**Material to process**.
* * * * *

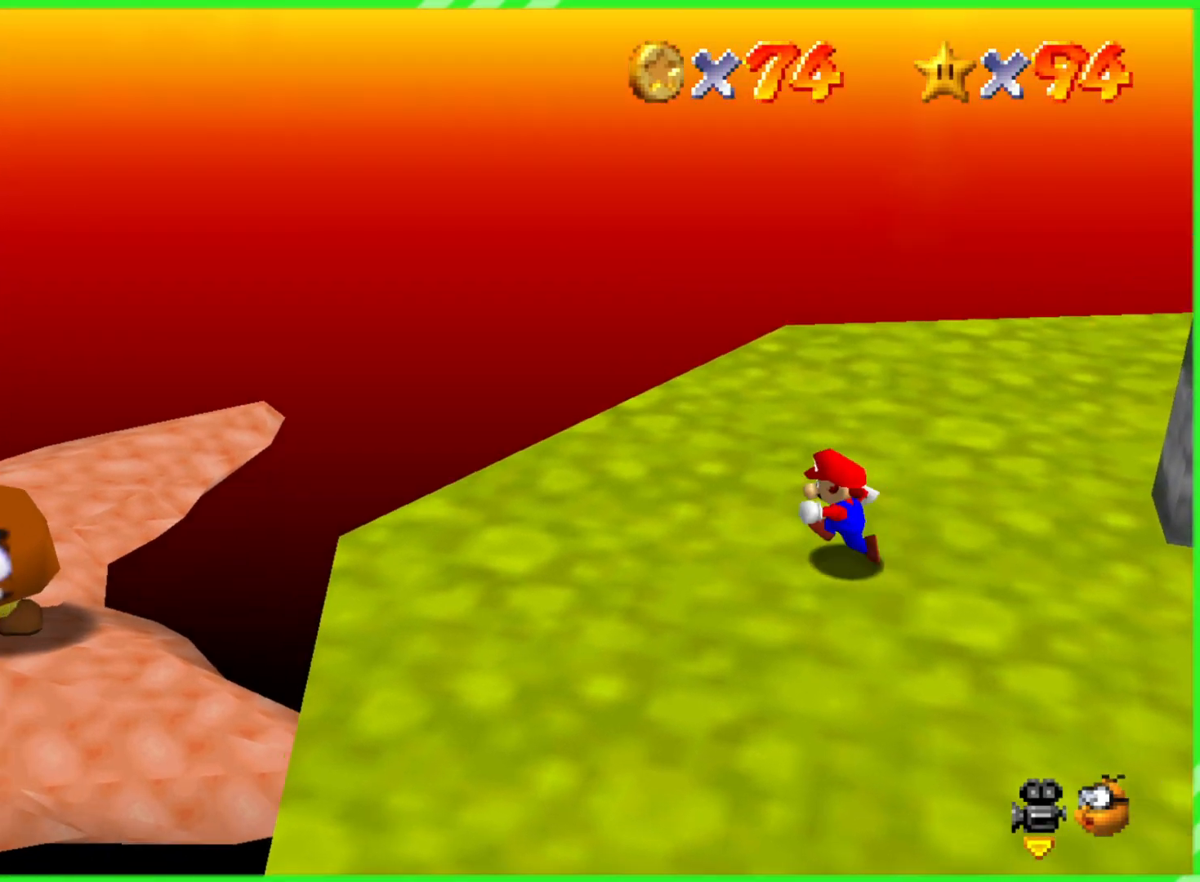
Gameplay with a controller (Nintendo layout); each line is a JSON object with the inputs held at the frame after it. "events" lists button and stick changes between this image and that frame as [ms after this image, input, new state], when the widget could be followed in between. Not read: DPAD_DOWN DPAD_UP L1 L3 R1 R3 X Y.
{"buttons": [], "left_stick": "center", "events": [[183, "left_stick", "center"], [267, "C_RIGHT", "down"], [400, "C_RIGHT", "up"]]}
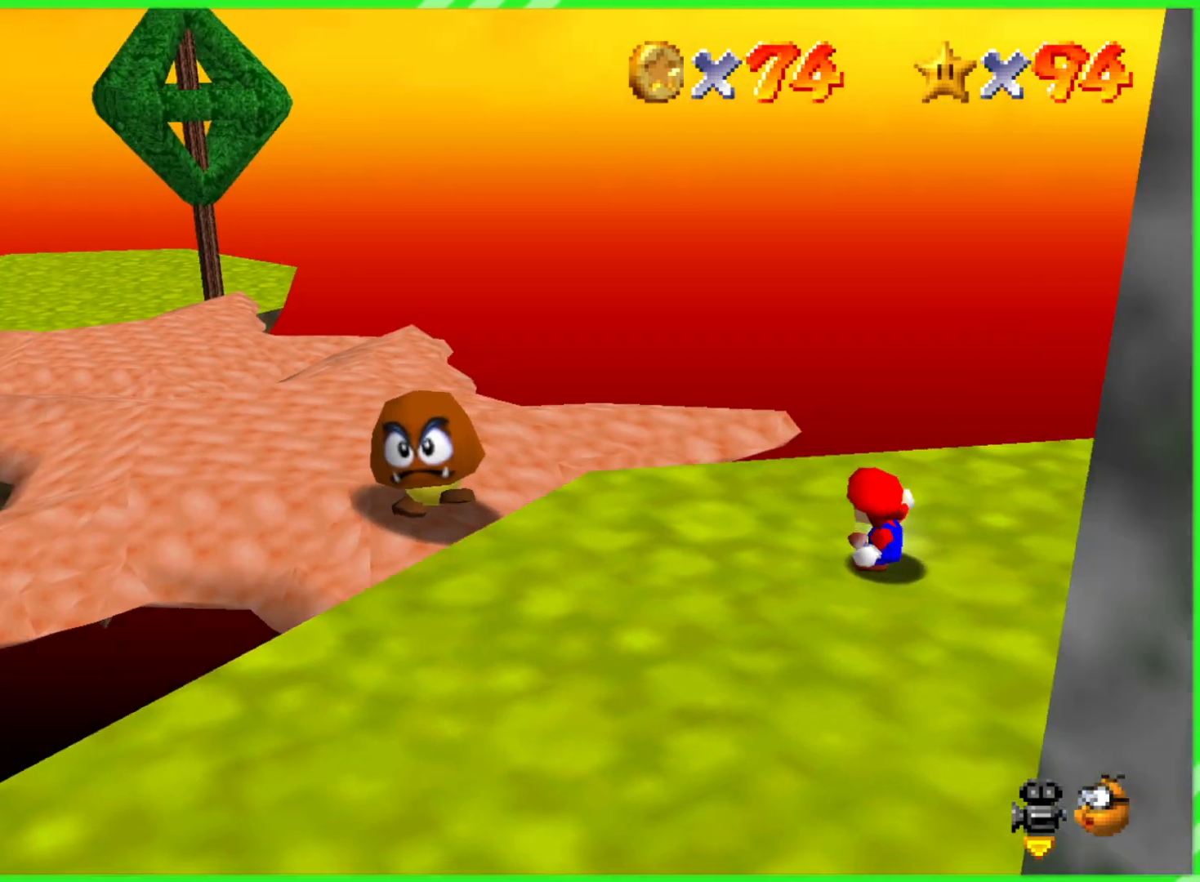
{"buttons": [], "left_stick": "up-left", "events": [[250, "left_stick", "left"], [417, "left_stick", "up-left"]]}
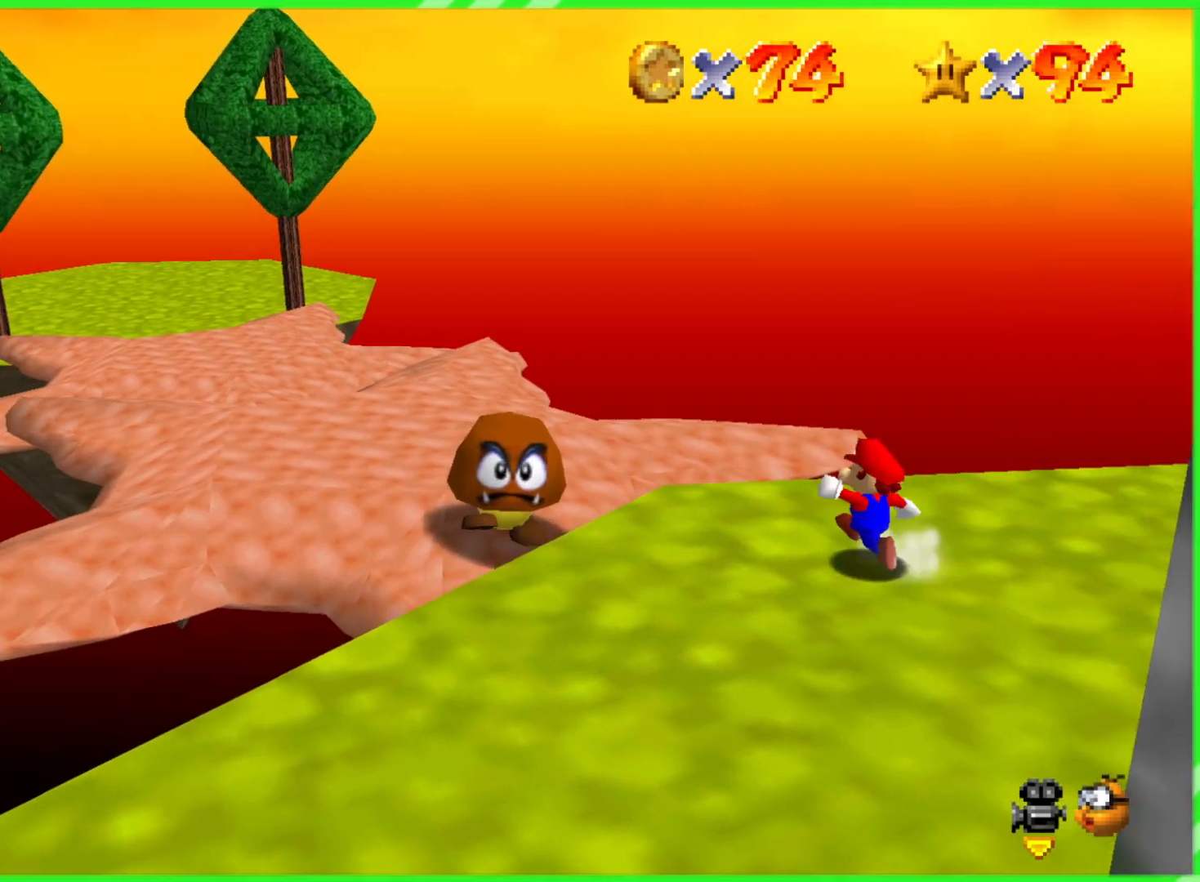
{"buttons": ["A"], "left_stick": "up-left", "events": [[450, "A", "down"]]}
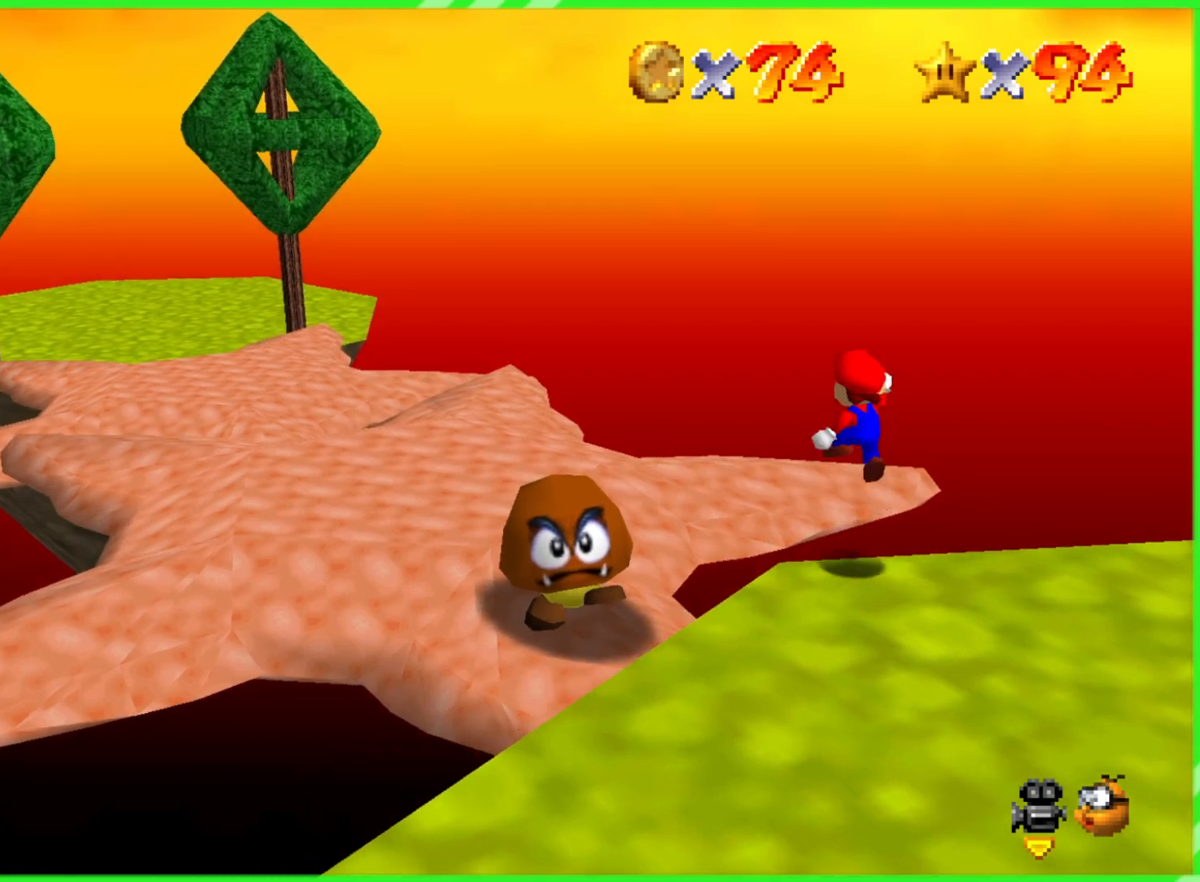
{"buttons": ["A"], "left_stick": "up-left", "events": []}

* * * * *

**Task details**. From the entries above, output every line exactly and omit any image.

**Task response**.
Gameplay with a controller (Nintendo layout); each line is a JSON object with the inputs held at the frame after it. "events" lists button and stick changes between this image and that frame as [ms after this image, input, new state], when the widget could be followed in between. Not read: DPAD_DOWN DPAD_UP L1 L3 R1 R3 X Y.
{"buttons": [], "left_stick": "center", "events": [[183, "left_stick", "center"], [267, "C_RIGHT", "down"], [400, "C_RIGHT", "up"]]}
{"buttons": [], "left_stick": "up-left", "events": [[250, "left_stick", "left"], [417, "left_stick", "up-left"]]}
{"buttons": ["A"], "left_stick": "up-left", "events": [[450, "A", "down"]]}
{"buttons": ["A"], "left_stick": "up-left", "events": []}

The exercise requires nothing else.